The second challenge that hyper-convergence solves is that it fundamentally tears down silos within a business. As with any disruptive technology, its implementation is no longer a technology-only discussion, it becomes a people and process transformation, and sadly people resist change when they feel threatened. Hyper-convergence demolishes the silos that are often created within a company’s IT department and empowers the virtualisation administrator to become the “network guy” and the “storage guy”. This means that the business can consume the virtual machine at the same speed that they could procure it from a public cloud provider. Concepts such a RAID, LUN masking and zoning of the storage inside the device no longer exist, so these resources within the business can be redeployed to alternative projects which greatly reduces operational costs within a business. This is a fundamental shift as the software is driving the hardware, making the solution infinitely scalable. This now enables companies to reach the nirvana state of deploying a software-defined data centre.

As a rule, managing infrastructure can be boring and quite unfulfilling, but fortunately hyper-convergence addresses this issue as essentially, the form factor has been condensed from the traditional three-tier architecture into a single 1U or 2U appliance. This means that the software can now interact directly with the underlying hardware without ever needing to leave the chassis – the virtual machine performance is operating at a speed that has never been experienced before.

In the past when virtualisation was developed in the traditional way of deploying infrastructure, it didn’t take into account the legacy NAS and SAN storage subsystems, something that became the bottleneck of any virtualised deployment, especially in the deployment of a Virtual Desktop Infrastructure (VDI). The general solution to this poorly-performing environment was to throw more fabric interconnects at it, or deploy a full flash array which proved to be complex and expensive. This also didn’t bring a permanent solution to the problem either and so the cycle of deploying larger flash arrays just kept repeating itself.

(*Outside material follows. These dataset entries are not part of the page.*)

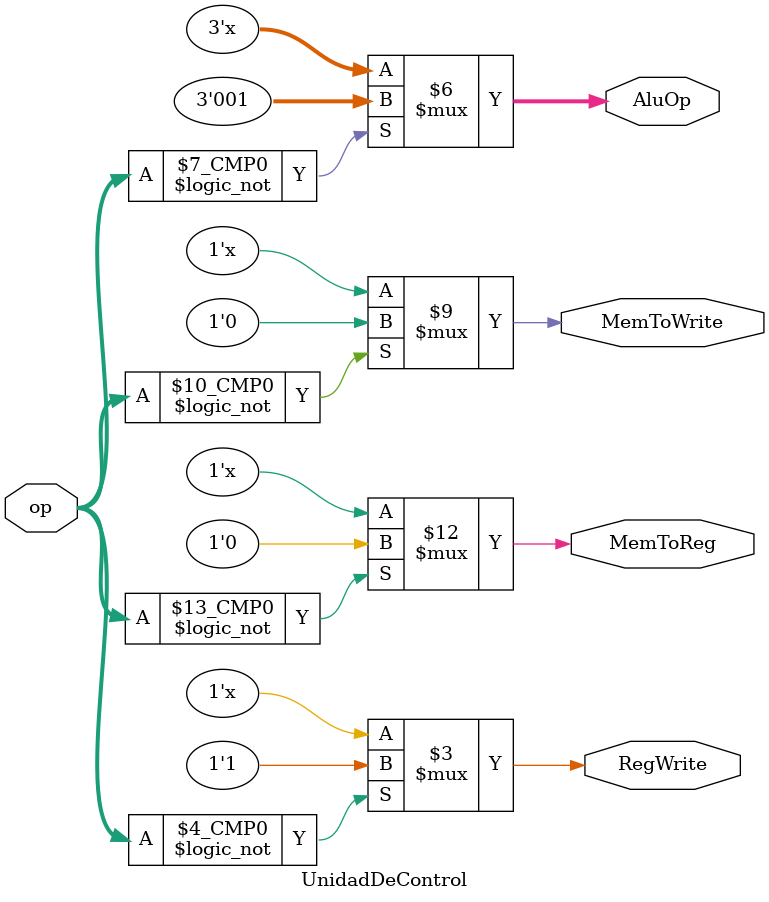
<source format=v>
`timescale 1ns/1ns

module UnidadDeControl(
    input [5:0]op,
    output reg MemToReg,
    output reg MemToWrite,
    output reg [2:0]AluOp,
    output reg RegWrite

);

always @* 
begin
    case(op)
      6'b000000:
      begin
        MemToReg = 0;
        MemToWrite = 0;
        AluOp = 001;
        RegWrite = 1;
      end
      
    endcase
end

endmodule

</source>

Looking at the traditional “cloud pyramid”, the foundation of this is Infrastructure-as-a-Service, the middle part is Platform-as-a-Service, and the very top part is Software-as-a-Service. As one moves up the value chain of the pyramid, so business value is increased. Cloud only makes sense at the PAAS and SAAS layer, but they are reliant on the underlying IAAS layer. Hyper-convergence once again leaps to the fore as it provides a robust foundation in a self-healing, easily scalable way.

Thus, the question of the moment is, if you are not deploying hyper-converged systems in your own data centres, what are you doing? The recent listing of one of the major hyper-converged companies was met incredibly well by the market, showing that it is ready to embrace the technology and that now is the time to jump onto the wave.